Would you return the data exactly as given, except for its pictures?

**RECORDED INFORMATION:**

>>>

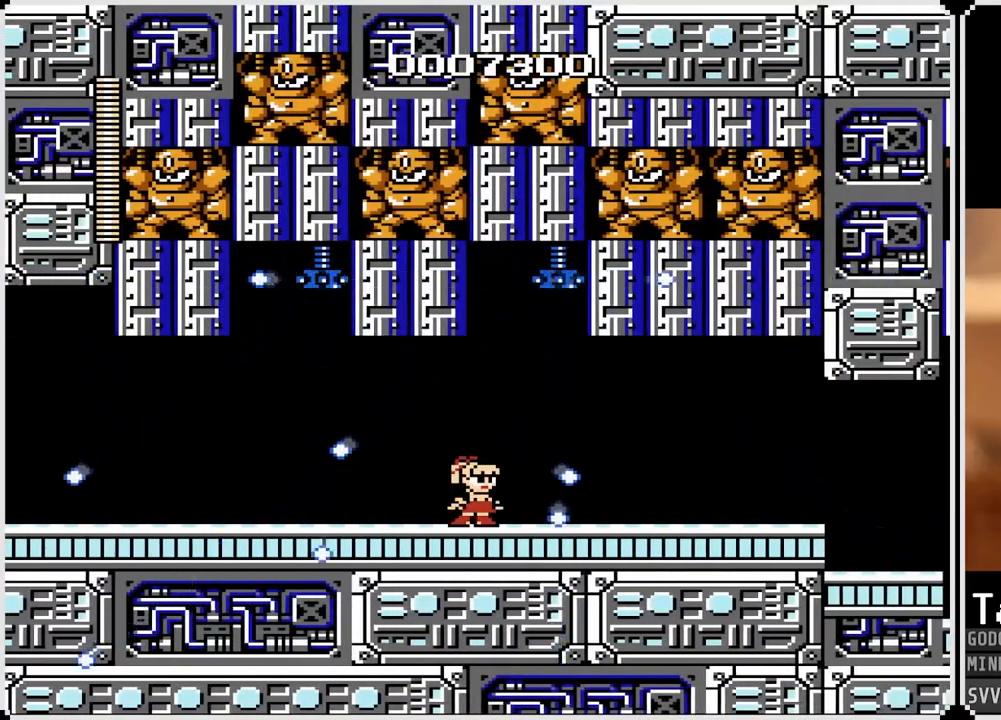
{"buttons": ["DPAD_LEFT"], "left_stick": "center", "right_stick": "center", "events": [[117, "DPAD_RIGHT", "down"], [467, "DPAD_LEFT", "down"], [467, "DPAD_RIGHT", "up"]]}
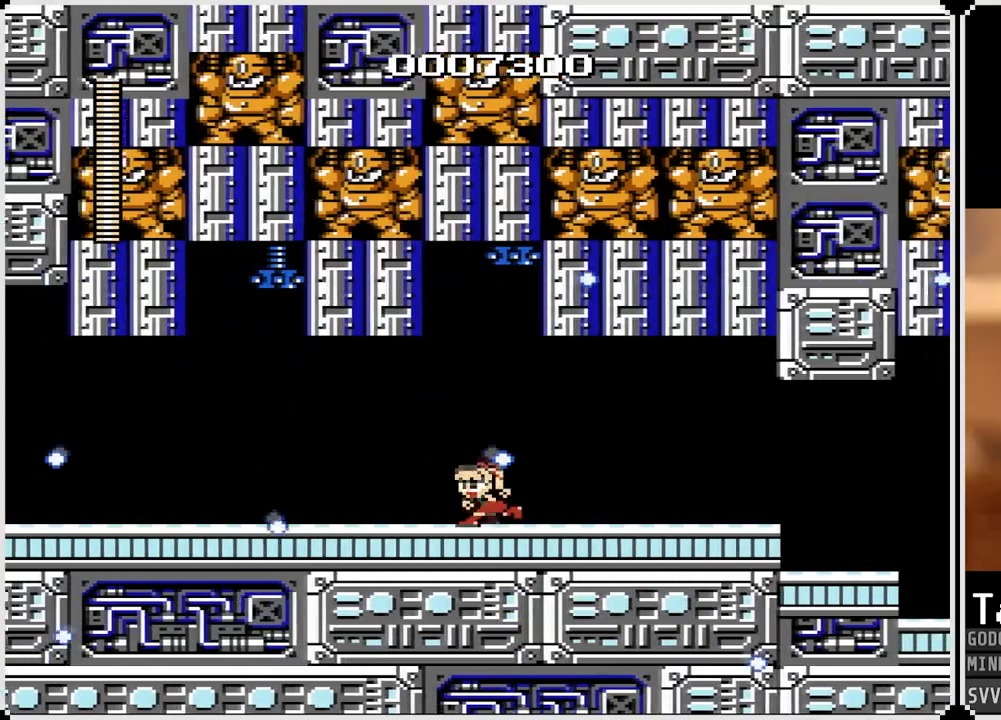
{"buttons": ["DPAD_RIGHT"], "left_stick": "center", "right_stick": "center", "events": [[200, "DPAD_LEFT", "up"], [217, "DPAD_RIGHT", "down"]]}
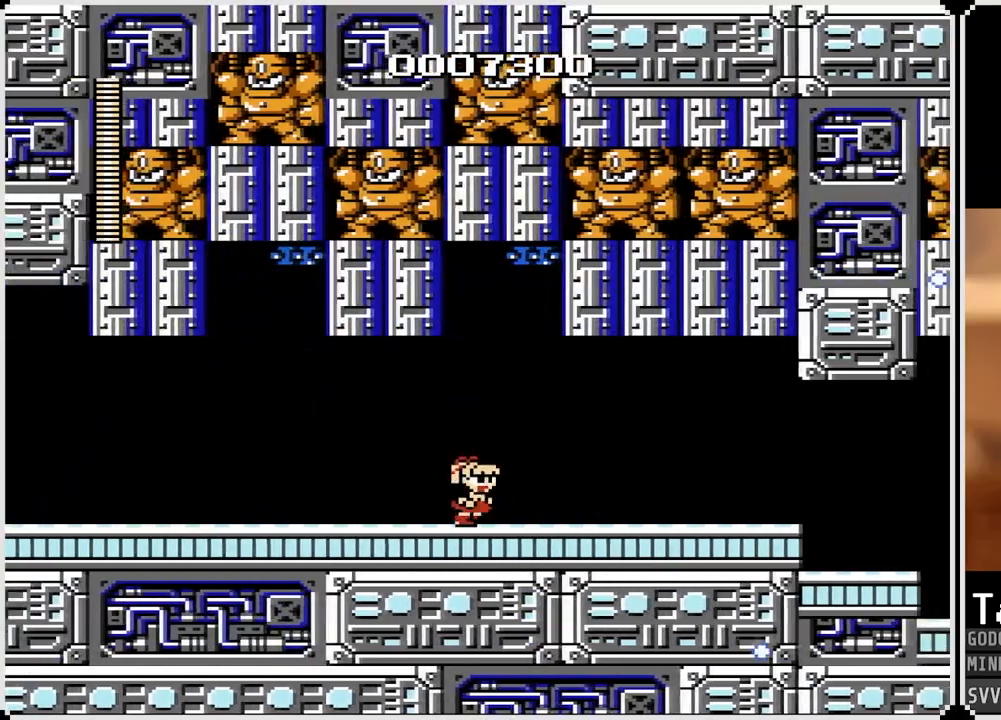
{"buttons": ["DPAD_RIGHT"], "left_stick": "center", "right_stick": "center", "events": [[283, "CROSS", "down"], [350, "CROSS", "up"]]}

<<<

**TASK ANSWER:**
{"buttons": ["DPAD_LEFT"], "left_stick": "center", "right_stick": "center", "events": [[117, "DPAD_RIGHT", "down"], [467, "DPAD_LEFT", "down"], [467, "DPAD_RIGHT", "up"]]}
{"buttons": ["DPAD_RIGHT"], "left_stick": "center", "right_stick": "center", "events": [[200, "DPAD_LEFT", "up"], [217, "DPAD_RIGHT", "down"]]}
{"buttons": ["DPAD_RIGHT"], "left_stick": "center", "right_stick": "center", "events": [[283, "CROSS", "down"], [350, "CROSS", "up"]]}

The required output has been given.